Calverley Old Hall

The Calverley family arrived from Scotland in about 1100, and remained at Calverley Hall until the late 1660’s, when they moved to Esholt Hall. Here, Walter Calverley died in 1749, and five years later, his only son, Sir Walter Blackett (who had married a Newcastle heiress) sold the Calverley estates. During the reign of Elizabeth I, William Calverley was persecuted for the family’s Catholic beliefs, and suffered a series of heavy fines and imprisonment, until he died in 1596, aged just 39.

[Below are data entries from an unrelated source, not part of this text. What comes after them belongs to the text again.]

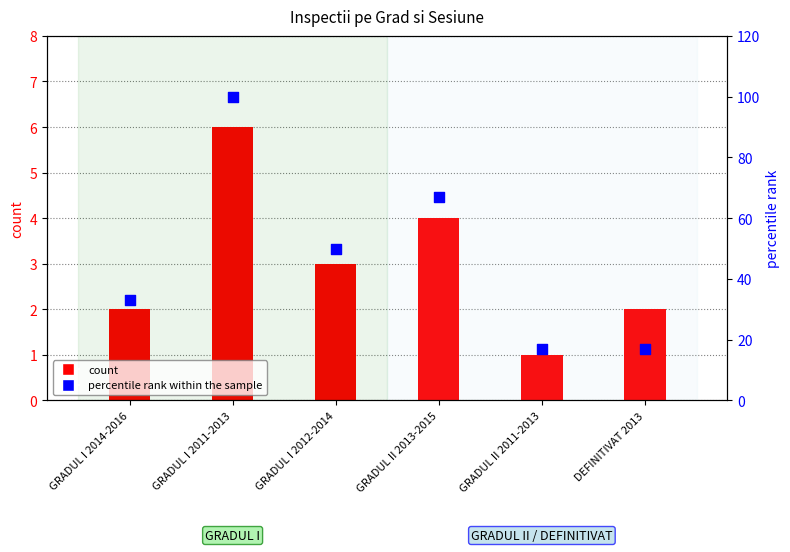

Which series has the widest spread of Y values?

percentile rank within the sample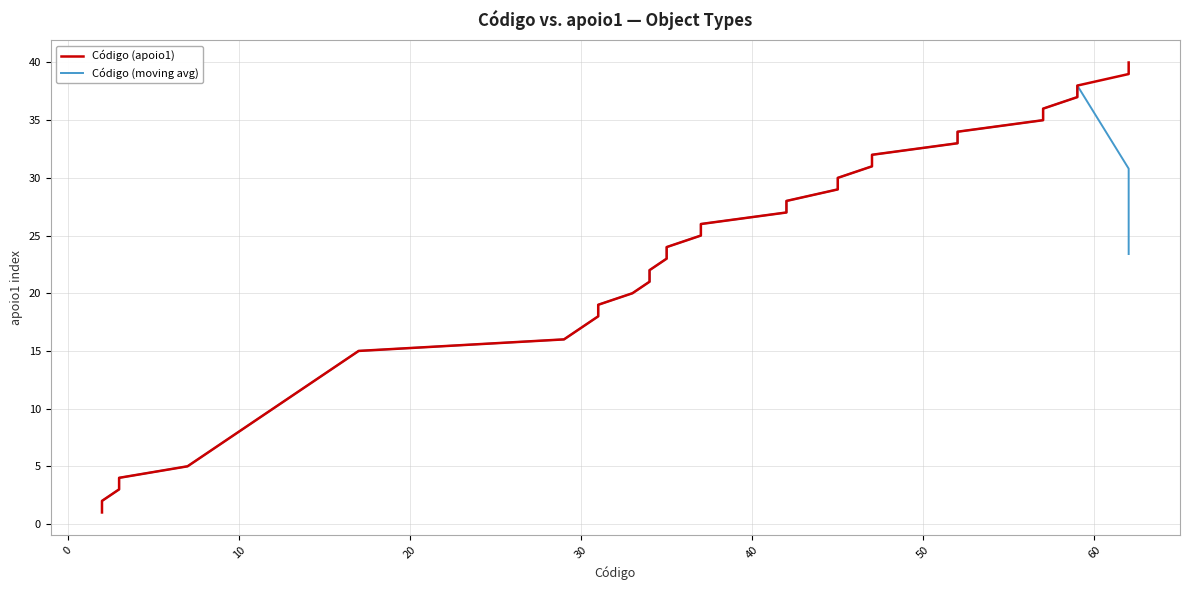

Rank the series by their average value, from highest to lowest.

Código (apoio1), Código (moving avg)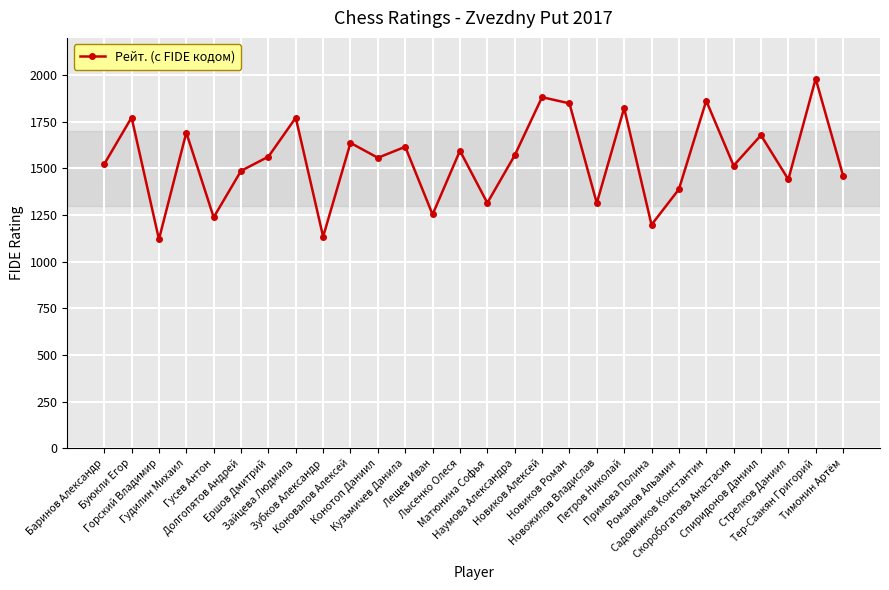

What is the value of the 8th point from the left?

1772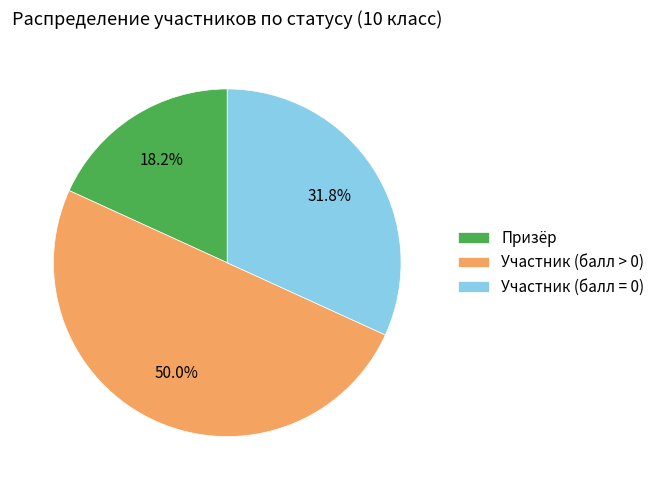

Does Призёр account for over 50% of the chart?

No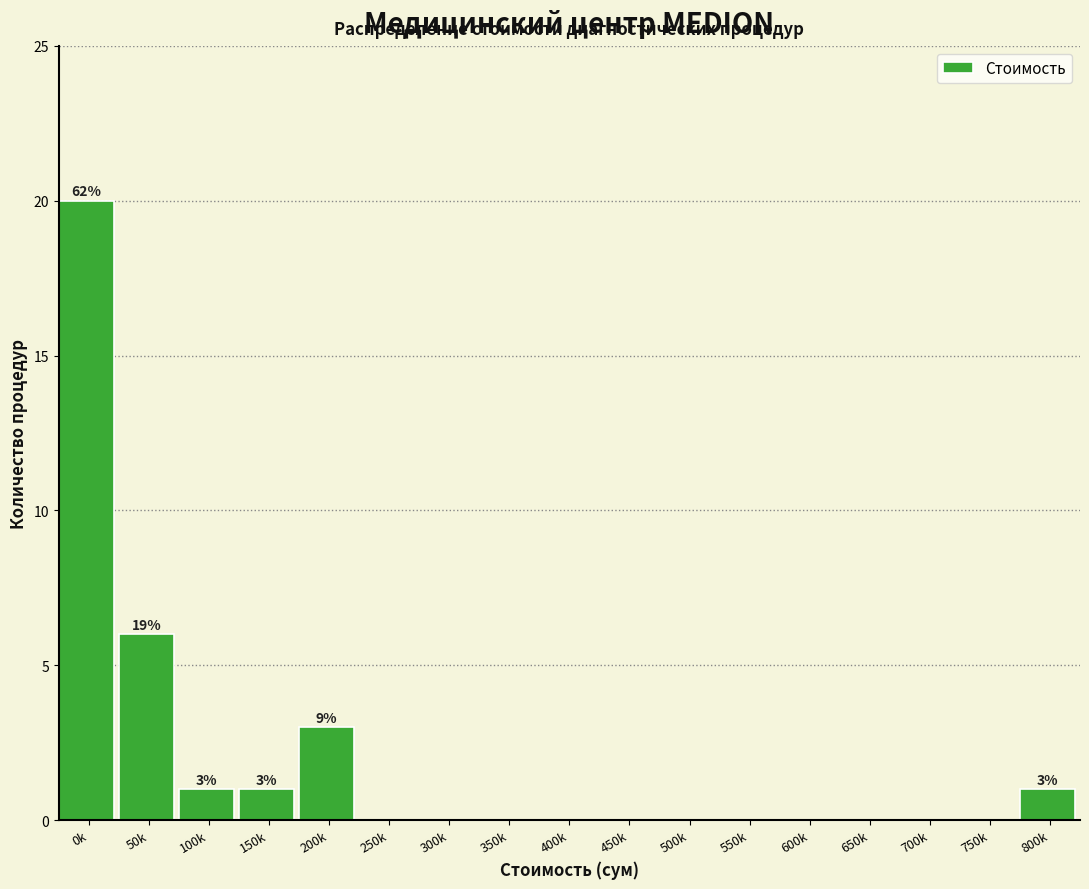

Reading left to right, transcribe all the data shown in this chart.

0k=20	50k=6	100k=1	150k=1	200k=3	250k=0	300k=0	350k=0	400k=0	450k=0	500k=0	550k=0	600k=0	650k=0	700k=0	750k=0	800k=1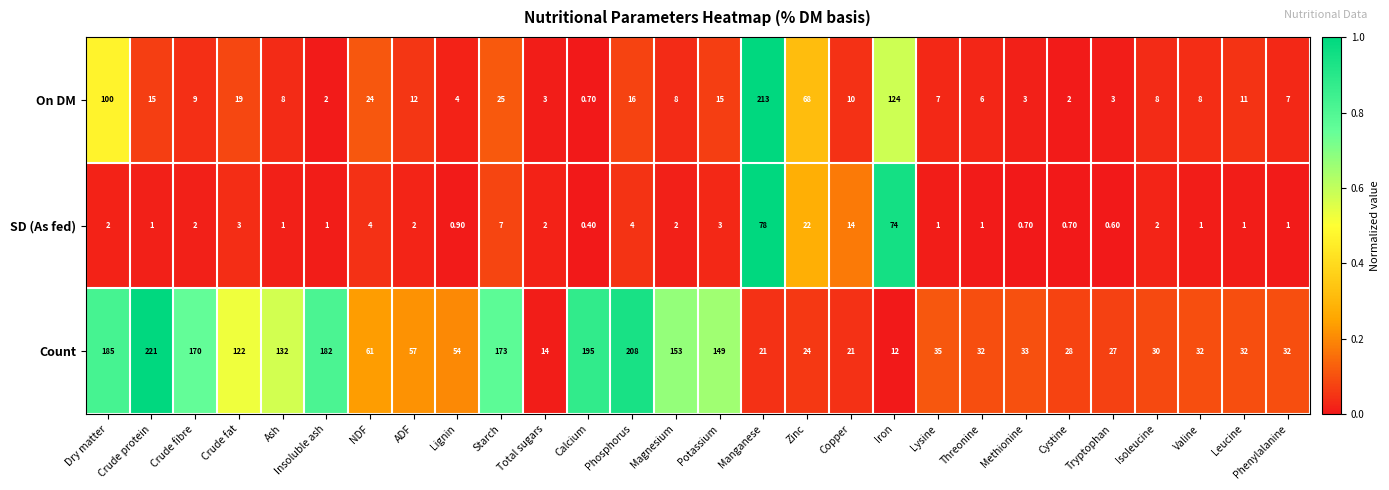

What is the sum of the On DM values at Starch and Iron?

149.0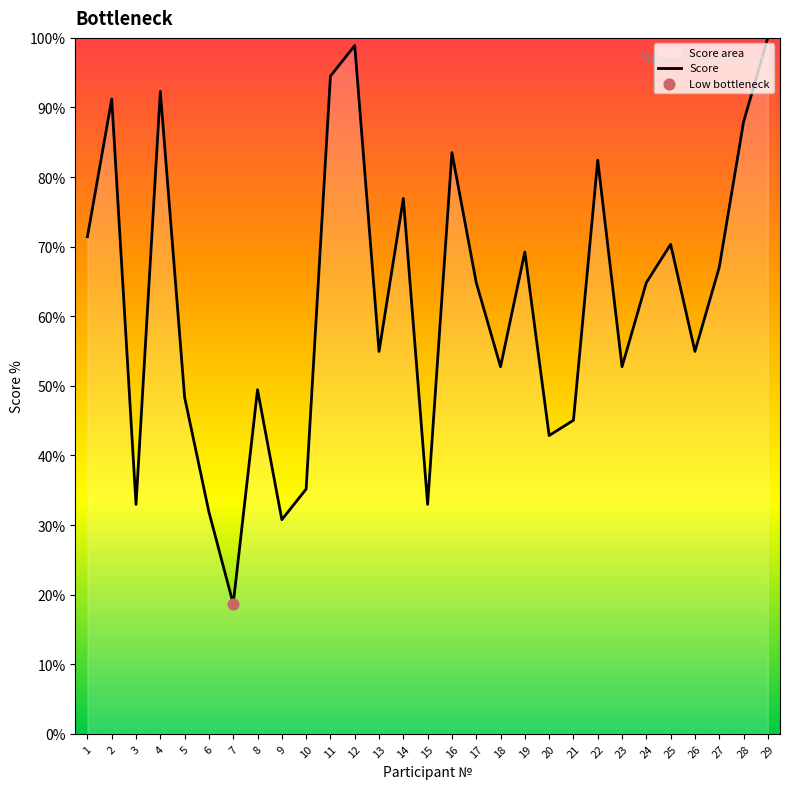

Approximately how many times larger is the value at 20 compared to 22?

0.5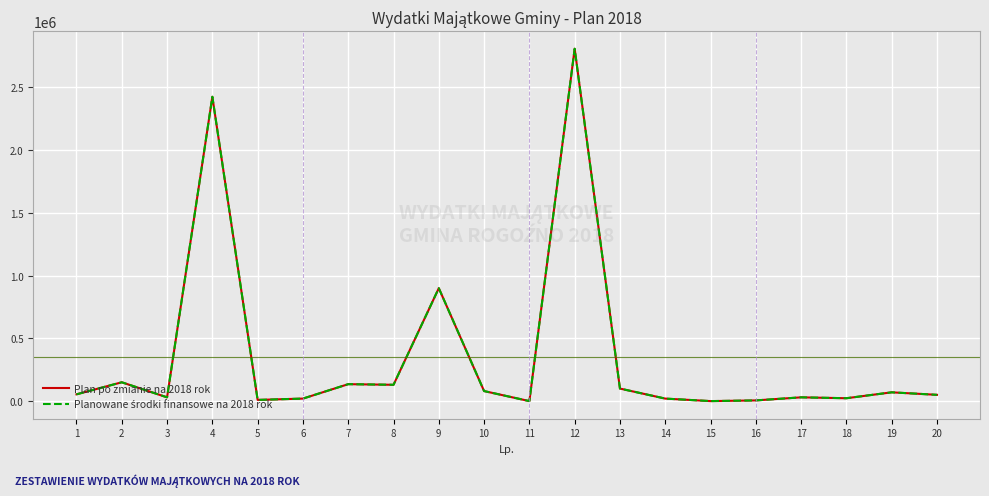

List the series in order of their peak value, lowest first.

Plan po zmianie na 2018 rok, Planowane środki finansowe na 2018 rok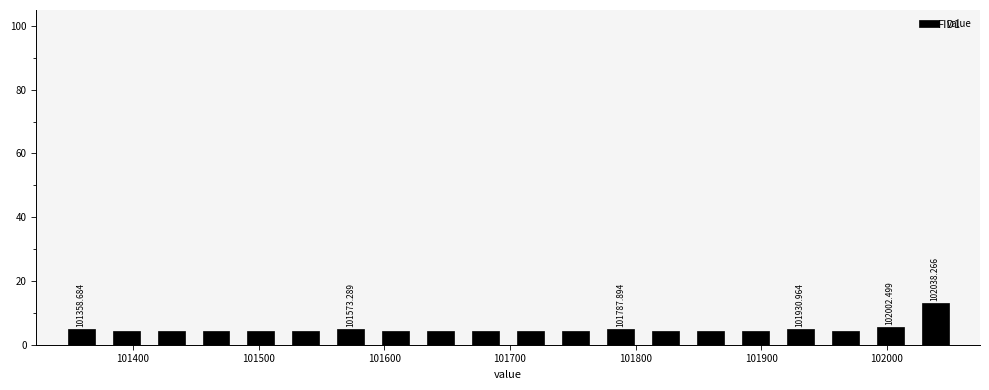

Read against the x-axis, roughly where is the centre of the tallest bar?

102040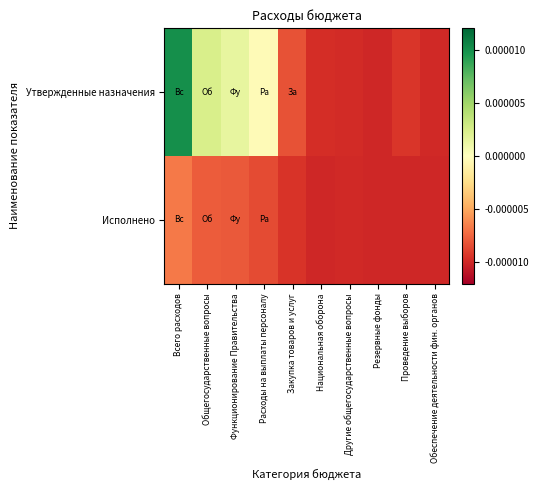

Count the number of data series in this chart.

2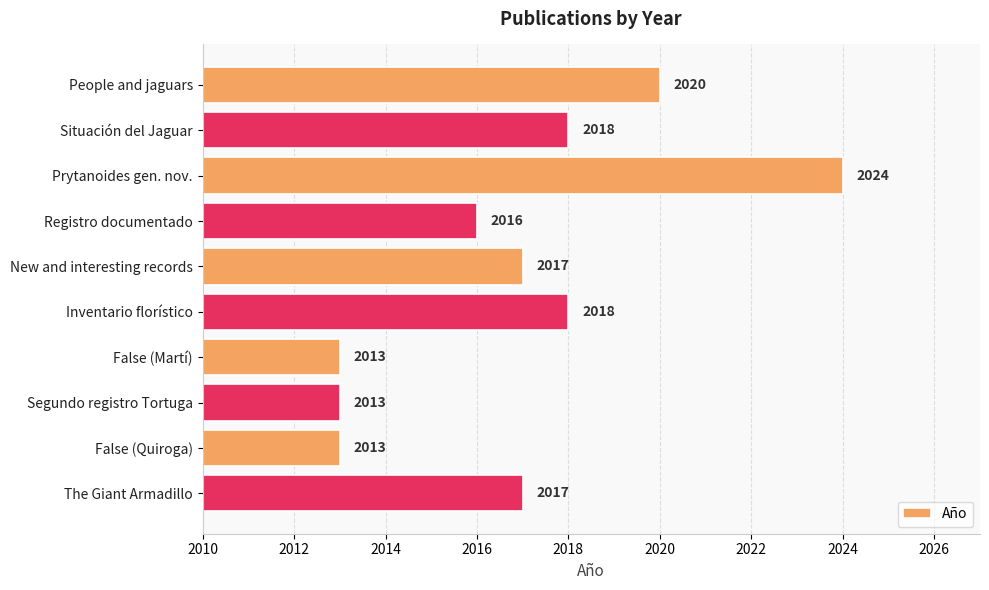

What is the greatest value displayed?

2024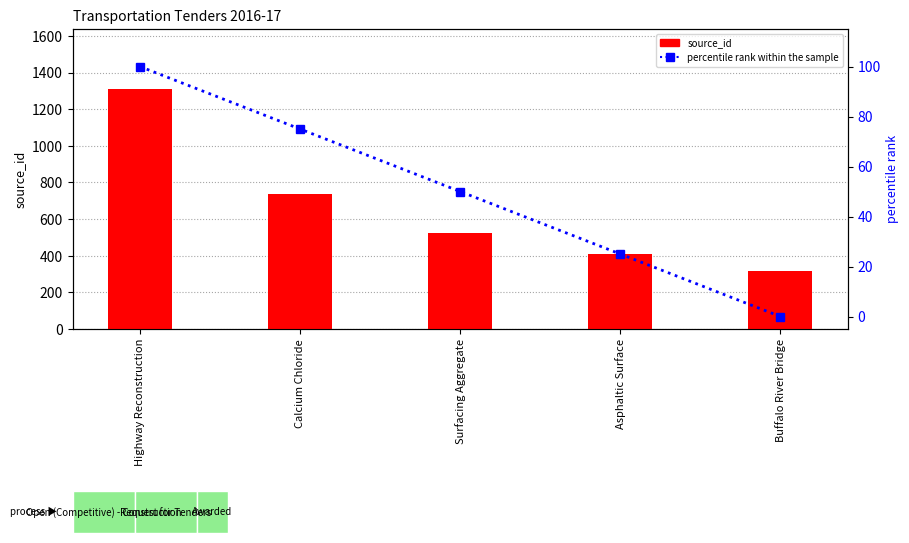

What is the sum of all percentile rank within the sample values?

250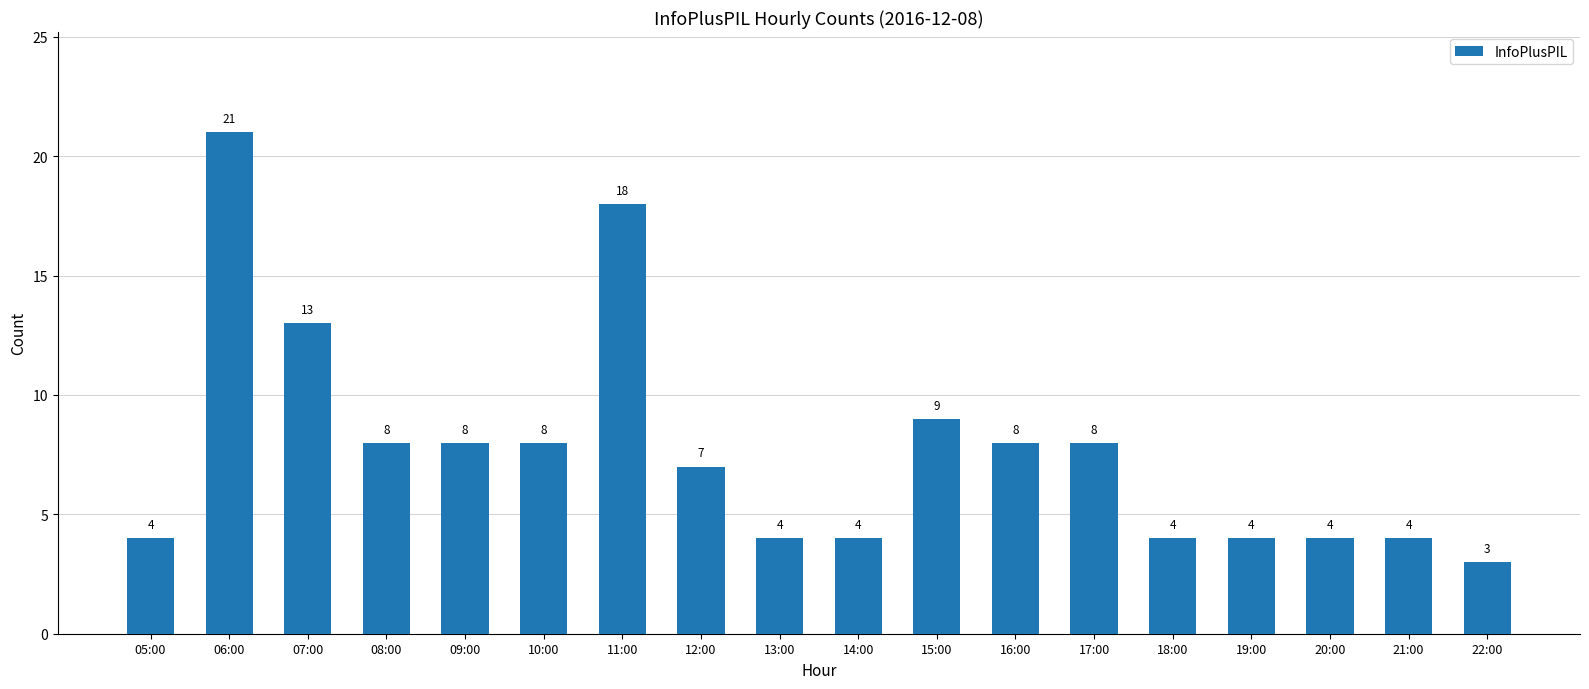

The chart shows a value of 13 at 17:00. True or false?

False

The most notorious family member however was his son, Walter Calverley, who was just 17 when his father died. Walter then conformed to the established religion and in 1599 married Phillipa Brooke, a member of a very important London family. The marriage was soon dogged by debts and shortage of money,  which by 1605 had brought Walter into a state of deep depression. This, combined with an inherited mental instability, finally led him to attempt murdering his whole family. Fortunately, his wife and youngest son escaped his assaults, but he stabbed to death his two oldest sons on 23rd April in Calverley Hall. Following his arrest, Walter was eventually taken to York and tried at the County Assizes. In order to avoid forfeiture of family estate he refused to enter a plea and was pressed to death on the 5th August 1605. After his death it was said that Walter Calverley’s regretful spirit rode the Calverley countryside on a headless horse, until they were laid to rest by a local vicar. However, should holly ever disappear from the woods, it is said that the ghost will return!